Analyse: Obama lässt Mubarak fallen
Washington (dpa) - Es ist die wohl größte außenpolitische Krise für Barack Obama. Lange hat er gezögert und gezaudert, doch jetzt macht er klar, was er will: Husni Mubarak muss gehen - und zwar rasch.
Gerade mal eine Woche dauert der Aufstand in Ägypten. Selten haben die USA derart schnell einen ihrer wichtigsten Verbündeten fallen lassen. Die Frage steht: Ist das das richtige Signal für den Nahen Osten?

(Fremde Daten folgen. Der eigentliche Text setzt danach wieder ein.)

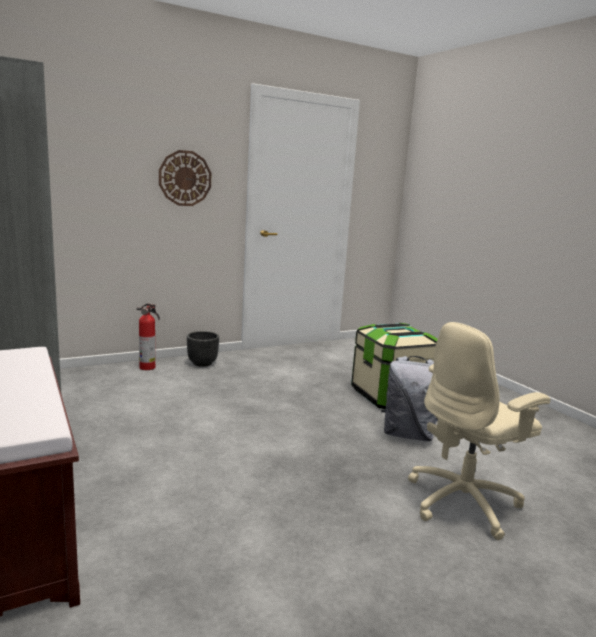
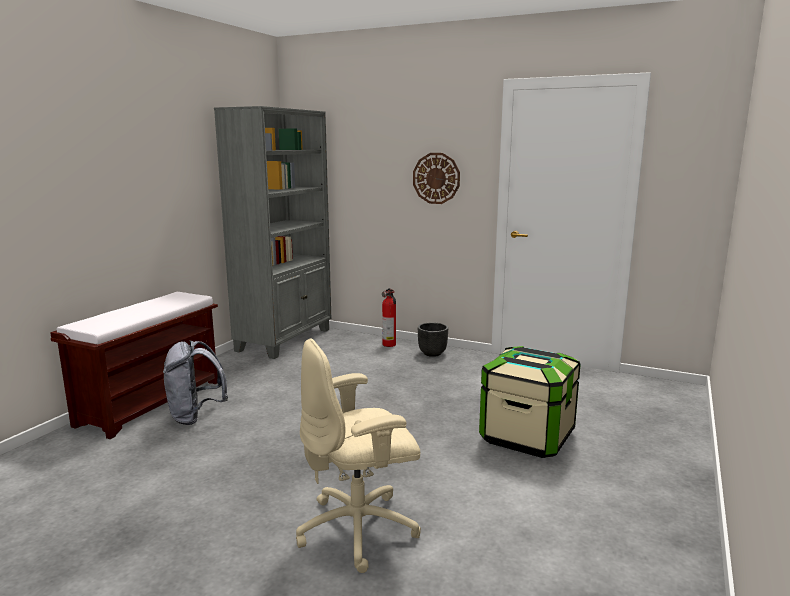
camera: 55 degrees right, 0 degrees up
(408, 434) = (454, 468): grey backpack -> grey backpack (196, 416)
(464, 502) = (360, 529): beige office chair -> beige office chair turned 45 degrees counterclockwise

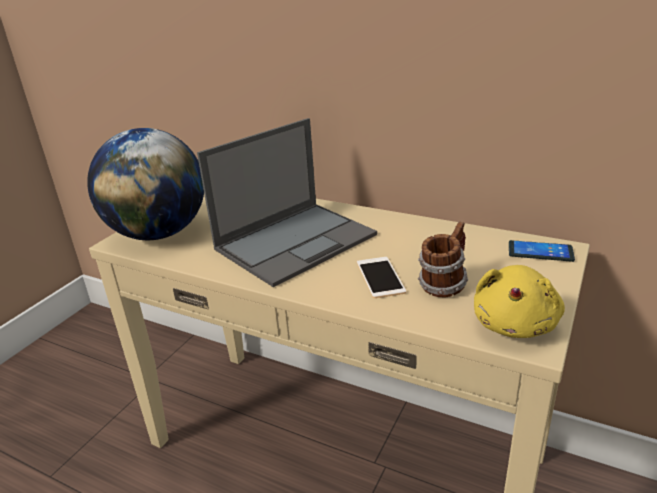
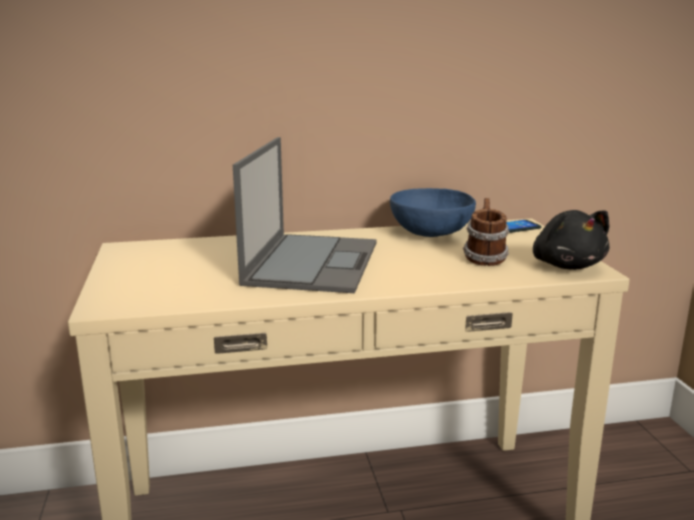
camera: 40 degrees left, 10 degrees down
(159, 233) = (143, 290): globe -> none
(380, 277) = (430, 266): phone -> none
(447, 234) = (430, 232): none -> blue bowl
(515, 324) = (566, 265): yellow plush toy -> black plush toy

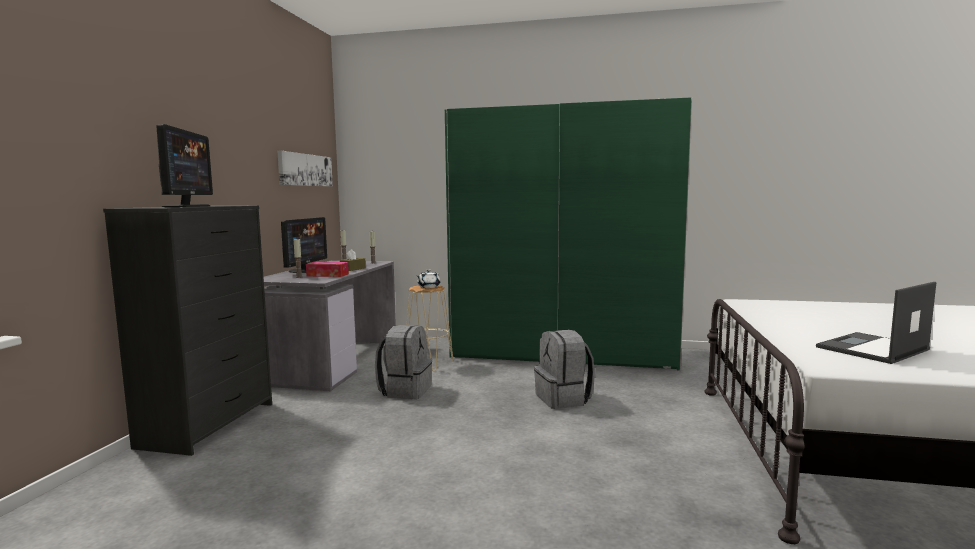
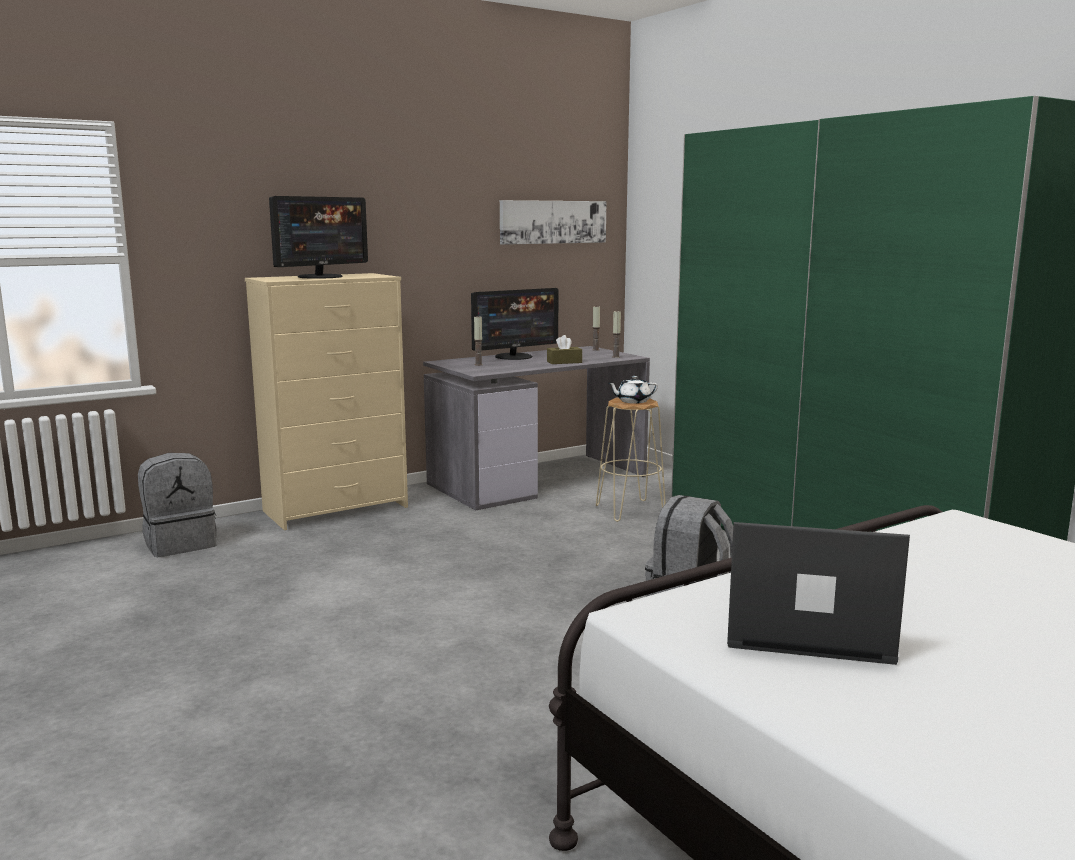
camera: 45 degrees right, 5 degrees up
(209, 424) = (337, 509): black dresser -> beige dresser
(327, 275) = (512, 366): tissue box -> none
(405, 390) = (541, 533): grey backpack -> grey backpack (180, 544)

Öffentlich spricht Obama zwar noch diplomatisch von einer „Phase des Übergangs“, die „jetzt“ beginnen muss. Doch im privaten Gespräch mit Mubarak, betonen Insider in Washington, habe er deutlich gemacht, was er damit meint. Das Schlüsselwort der Obama-Botschaft sei das Wörtchen „jetzt“. Im Klartext: Die Zeit für den Mann, der am Nil seit fast 30 Jahre herrscht, ist abgelaufen.
Doch die Sorge über die Zukunft in Ägypten und im Nahen Osten sitzt tief. Vor allem die Bilder über Zusammenstöße zwischen Mubarak-Gegnern und Mubarak-Anhängern auf dem Tahrir Platz in Kairo schüren Ängste, dass die Situation ins Chaos abgleiten könnte.
„Die Zeit ist jetzt der Gegner“, meint Richard Haass, der Präsident des Council on Foreign Relations, eines Washingtoner Forschungsinstituts. „Wenn die gegenwärtige Situation anhält, wird die Armee in eine unmögliche Situation versetzt.“ Die Marschroute in Washington: Es muss gehandelt werden in Kairo, keine Zeit mehr für Tricks und Spielchen.
Doch hinter den Kulissen herrschen Unsicherheit und Ratlosigkeit. Obamas Dilemma: Einerseits will er auf der richtigen Seite der Geschichte stehen, anderseits geht es ihm um Stabilität in der Krisenregion.
Brent Scowcroft, ein ehemalige Sicherheitsberater mehrerer republikanischer Präsidenten, sieht die Obama-Strategie eher skeptisch. „Ich würde sagen: Beruhigt erst mal die Situation“, heißt sein Rat. Statt vorzupreschen müsse Obama eher bremsend und mäßigend einwirken, meint er bei einer Podiumsdiskussion.
„Wer immer der nächste Präsident sein wird, er wird unweigerlich politisch schwächer sein als Mubarak.“ Zu diesem wenig optimistischen Urteil kamen US-Diplomaten bereits 2007, wie das „Time Magazine“ unter Berufung auf Wikileaks-Enthüllungen berichtet. „Wir können davon ausgehen, dass der neue Präsident in der ersten Zeit in seinen öffentlichen Reden einen anti-amerikanisch Ton anschlägt.“
Kaum jemand ist etwa in der Lage, das tatsächliche Gewicht und die längerfristige Ausrichtung der ägyptischen Muslimbruderschaft einzuschätzen. „Ich habe keine Ahnung, was die Muslimbruderschaft denkt“, bekennt Haass in aller Freimut.
Derzeit geben sich die Muslime eher gemäßigt, meint Scowcroft. Doch auch im Iran habe es damals „einige Zeit gedauert“, bis die Islamisten ihrer wahres Gesicht zeigten, warnt er.
Weitere Sorge, so der Think-Tank-Präsident Haass: Der neue Mann in Kairo wird sicherlich „weniger geneigt sein, Israel-freundlich zu sein“. Israel konnte auf den Alten in Kairo bauen, etwa wenn es um die Isolation des Gazastreifens und der dort herrschenden radikal-islamischen Hamas ging. Kein Zufall auch, dass sich Israel und die Palästinenser mit kritischen Tönen gegenüber Mubarak bemerkenswert zurückgehalten. Auch Obama hat zunächst vorsichtig auf Zeit gespielt - jetzt hat er seine Entscheidung getroffen.